The thesis statement is a breeze. Just restate the original assignment as if you’d thought of it yourself. With that out of the way, your next several paragraphs should elaborate and prove this central idea, using well-chosen citations and cogent arguments. Failing that, you should pack them with crap the OSS couldn’t decipher. Feel free to apply words like “deconstruct” and “semiotical” the way a bus-station bathroom custodian uses Airwick. Also, any two ideas, however irreconcilable and disconnected, can always be linked with a handy, “But as everyone knows….” It works for Bill O’Reilly.

At last, the conclusion. This is simplicity itself. Type the magic words—“In conclusion”—and a comma, then copy and paste your first paragraph to the end, changing future to past tense. It’s that easy. Some people like to start with, “As I proved above,” just to keep the instructor from getting lippy.

But wait! It’s too short! What do I do? The answer differs depending on the assignment, page count or word count.

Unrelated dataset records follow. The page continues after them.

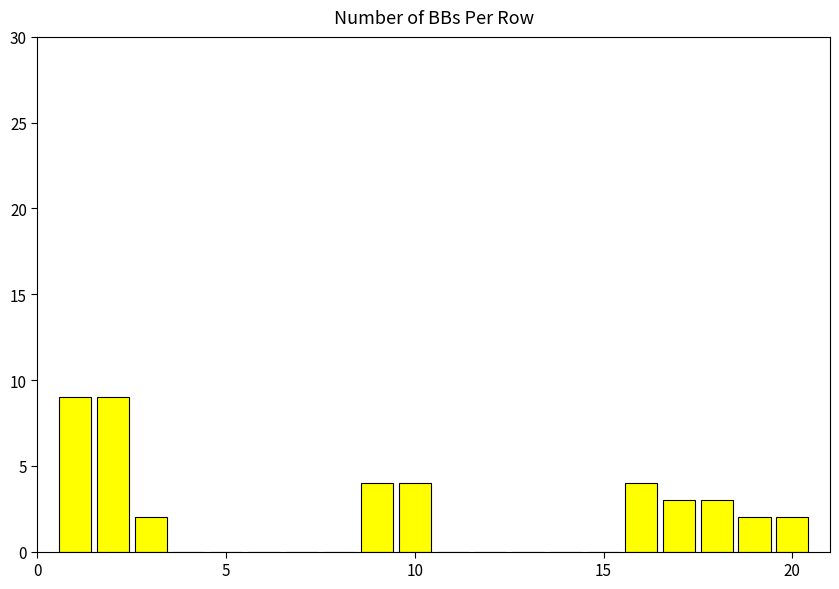

Are the bars grouped side by side (vs. stacked)?

No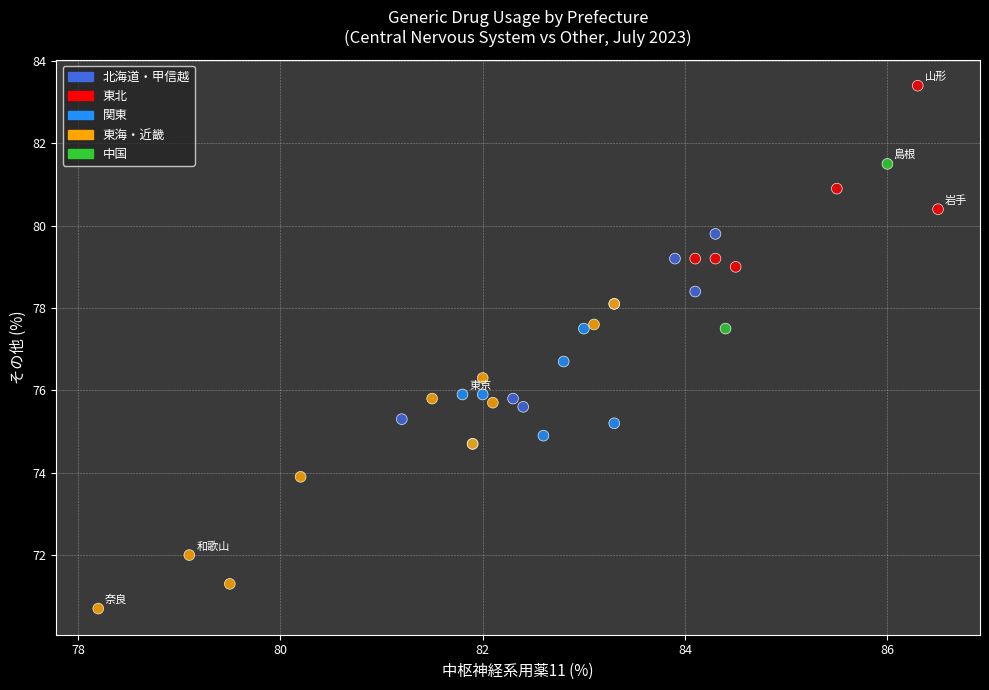

What Y value in the scatter plot is closest to 77?

76.7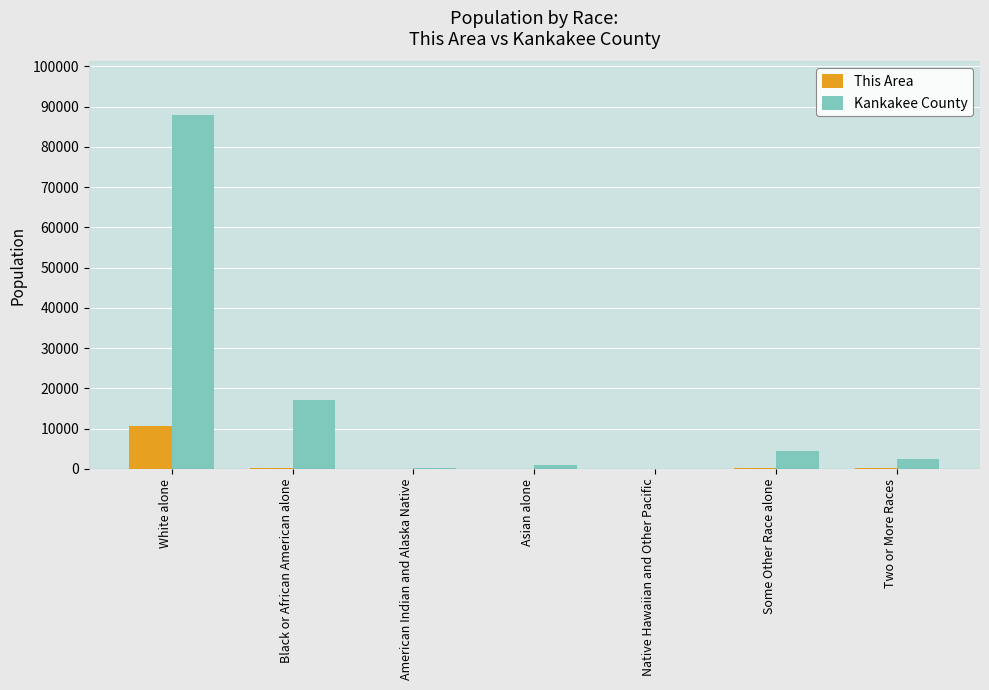

How many data points does each series have?

7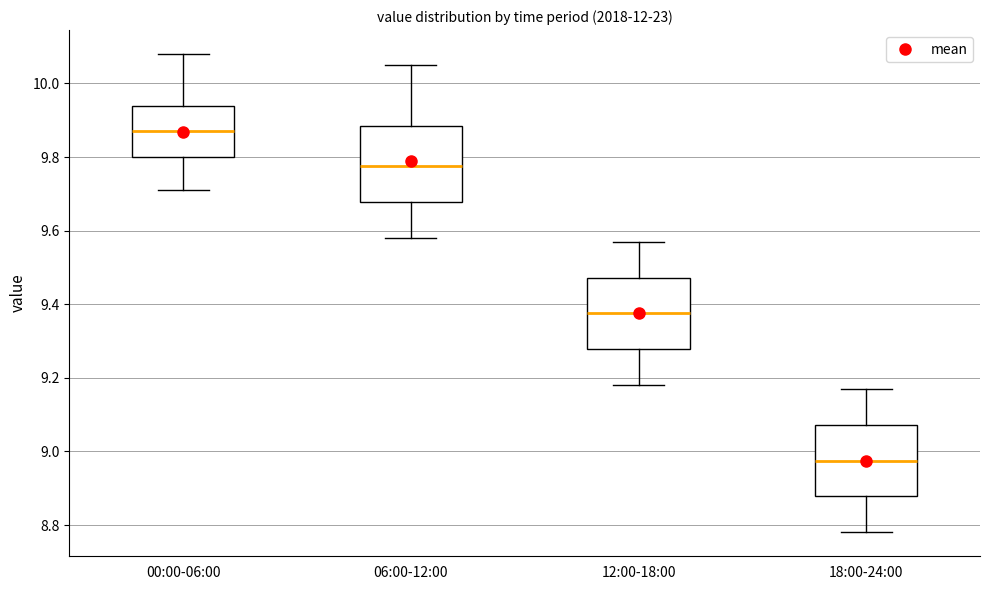

Which box has the lowest median line?

18:00-24:00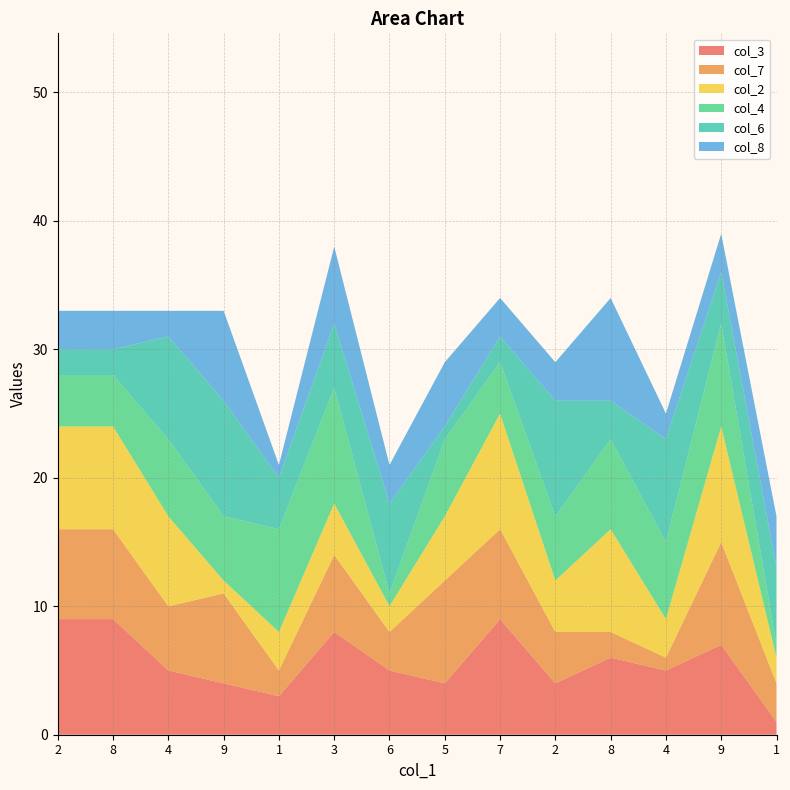

Reading left to right, extract all data points from this chart.

col_3: 9	9	5	4	3	8	5	4	9	4	6	5	7	1
col_7: 7	7	5	7	2	6	3	8	7	4	2	1	8	3
col_2: 8	8	7	1	3	4	2	5	9	4	8	3	9	2
col_4: 4	4	6	5	8	9	1	6	4	5	7	6	8	1
col_6: 2	2	8	9	4	5	7	1	2	9	3	8	4	6
col_8: 3	3	2	7	1	6	3	5	3	3	8	2	3	4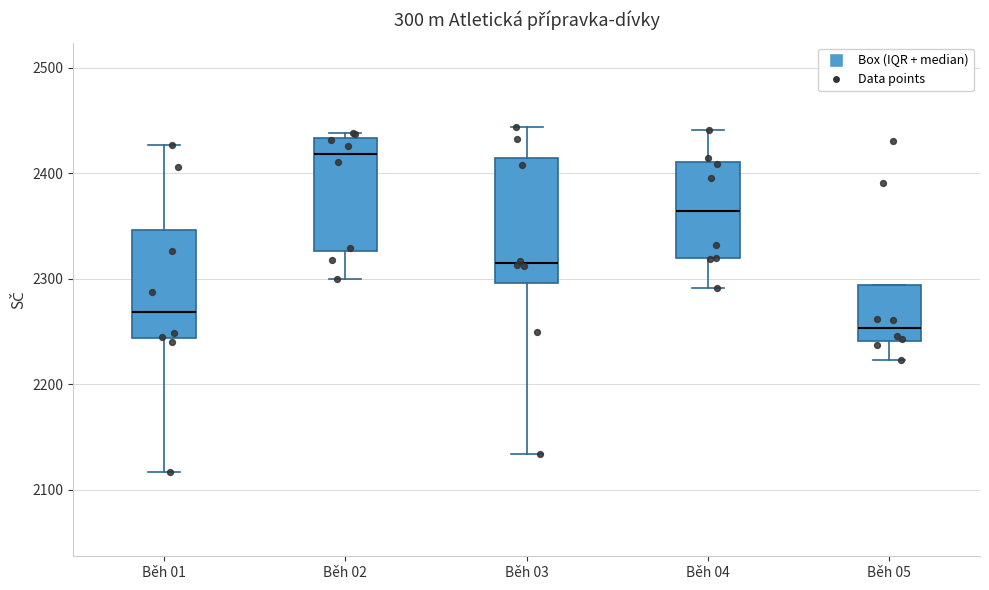

Where is the lower edge of the box for Běh 04 on the y-axis? The values are not printed on the chart, so give them approximately, as read against the axis.

2320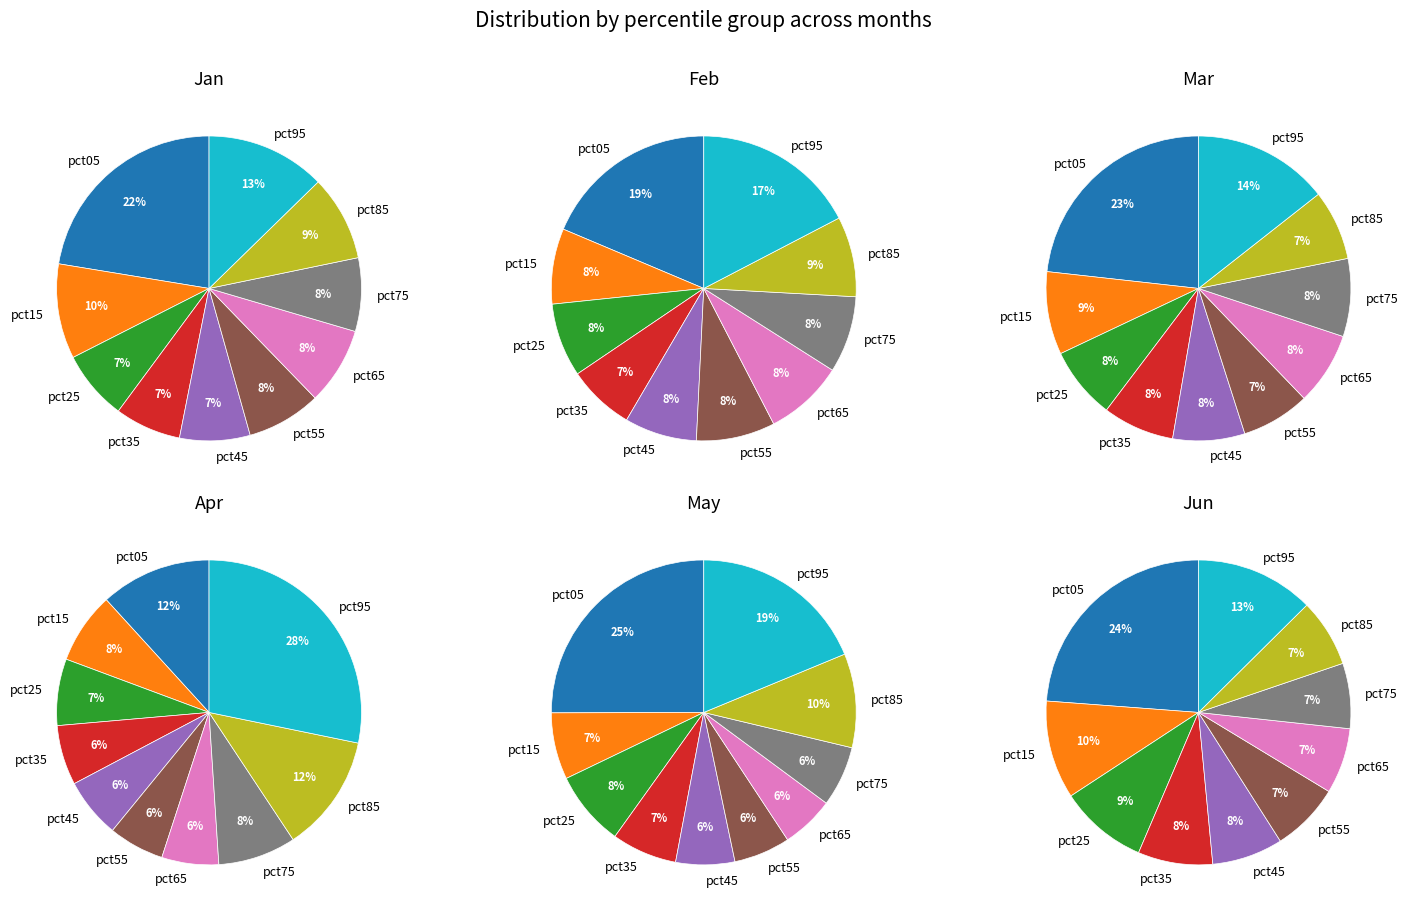

Which slice is the largest?

pct05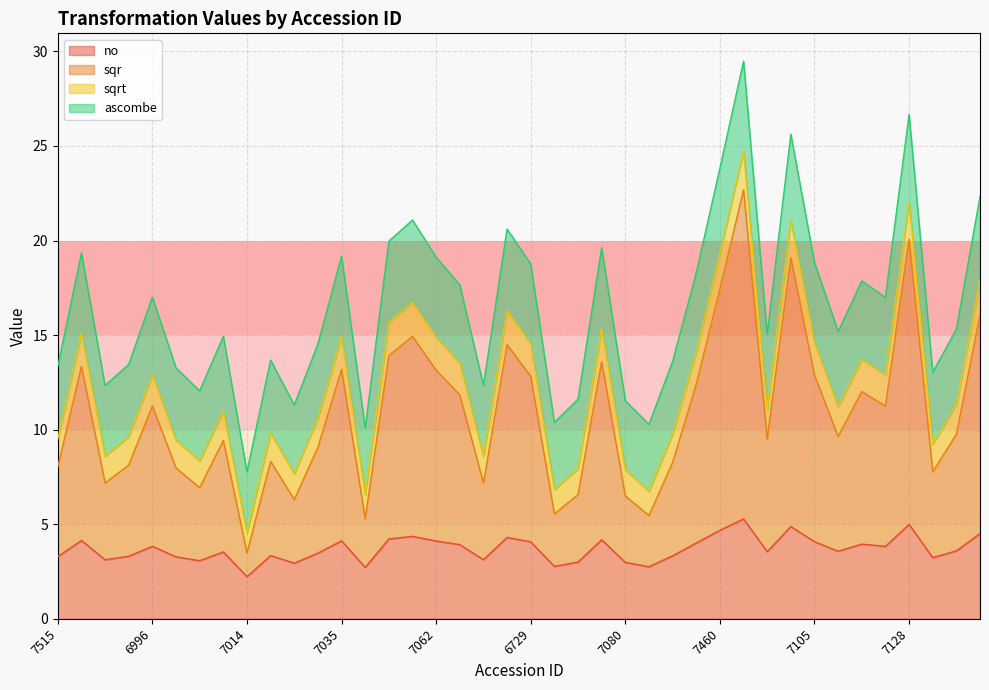

What is the label of the 28th point from the right?

7035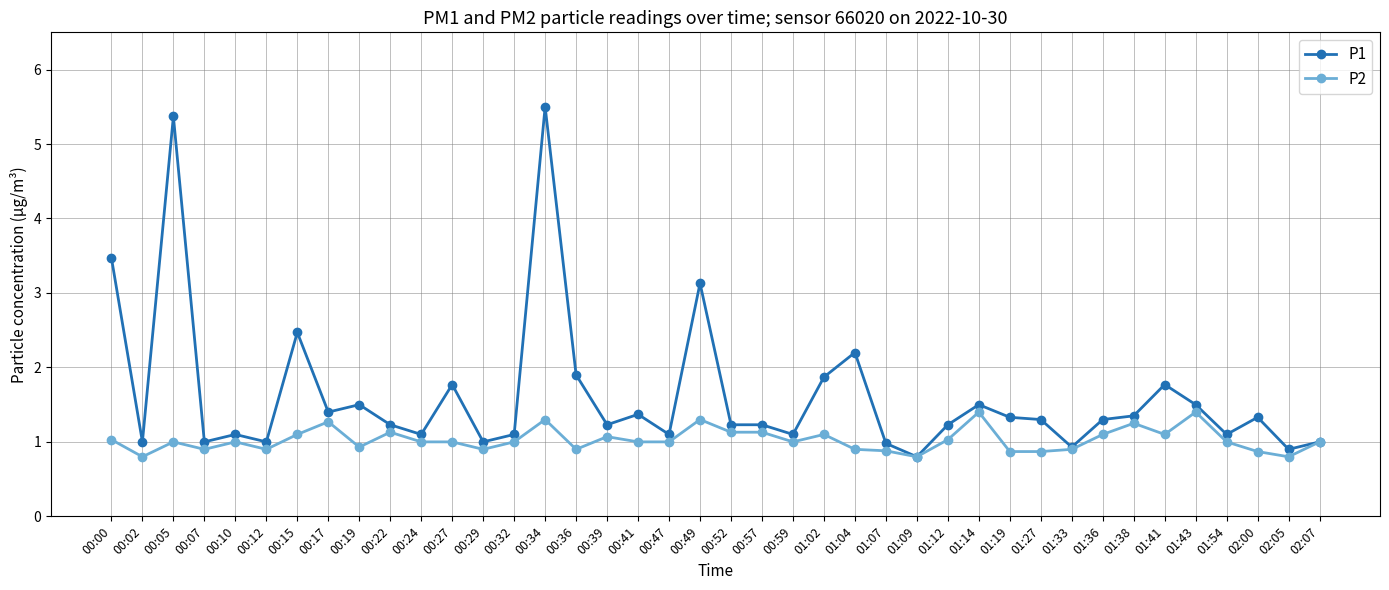

Count the number of categories in the chart.

40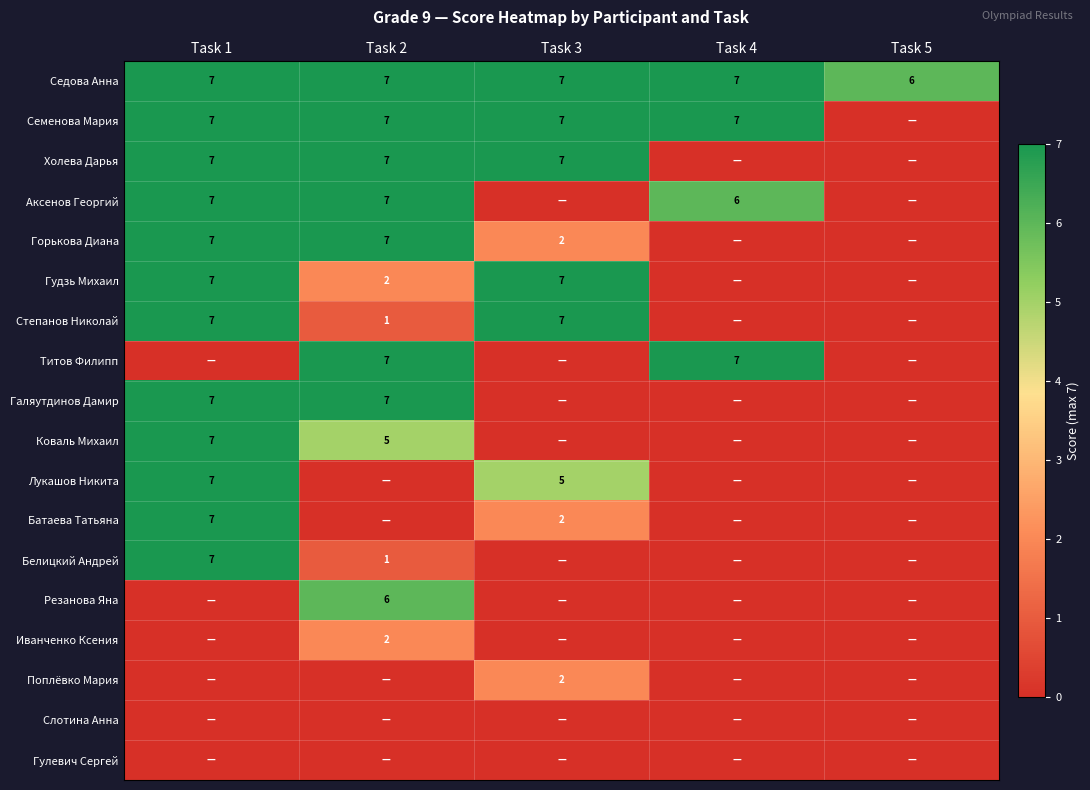

What is the sum of the Седова Анна values at Task 1 and Task 4?

14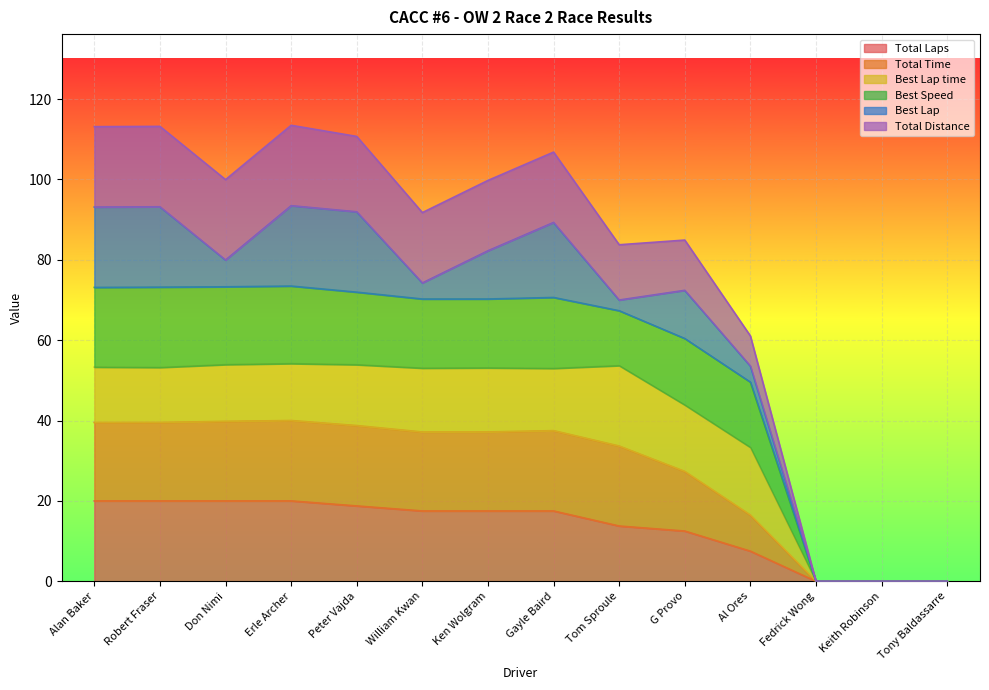

List the labels in order of Total Time value, largest first.

Erle Archer, Don Nimi, Robert Fraser, Alan Baker, Peter Vajda, Gayle Baird, Ken Wolgram, William Kwan, Tom Sproule, G Provo, Al Ores, Fedrick Wong, Keith Robinson, Tony Baldassarre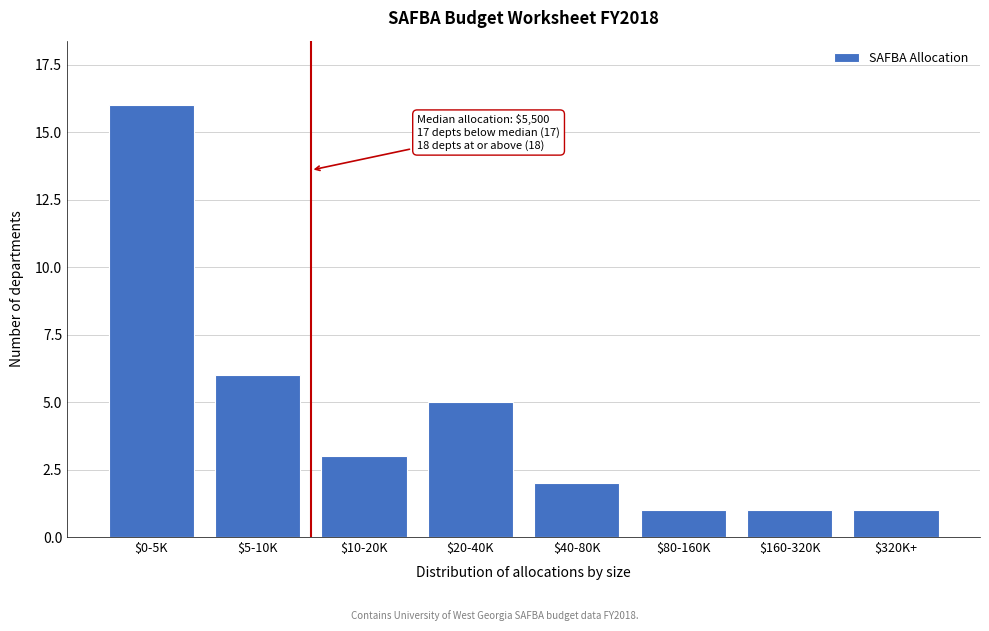

Reading right to left, list all the values displayed in this chart.

1	1	1	2	5	3	6	16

To extend the page count, up the font size and line spacing until every page looks like a declaration of war in the New York Post.

To stretch that word count, switch from active voice to a grammatical strategy I call “passive aggressive.” Simply change the active “is” to the more stentorian “is thought to have been about to be,” which has the bonus of making your instructor think you translated the entire paper from Latin. If it doesn’t actually make the paper longer, it’ll certainly seem that way. Plus if you have to read it aloud, you’ll feel like a Roman senator in a gladiator movie.

III. Conclusion

In conclusion, the fall semester was thought to have been about to be upon us, but as everybody knows, once again the school bell tolled throughout the land. The nation’s ivy-covered halls filled with arriving students and briefly tolerated parents, and campus life settled into its time-honored groove. As I proved above, only one inconvenience stood between you, the incoming frosh or outgoing senior, and the blossoming joys of academia: learning. Did I mention you can use this stuff later to find a job?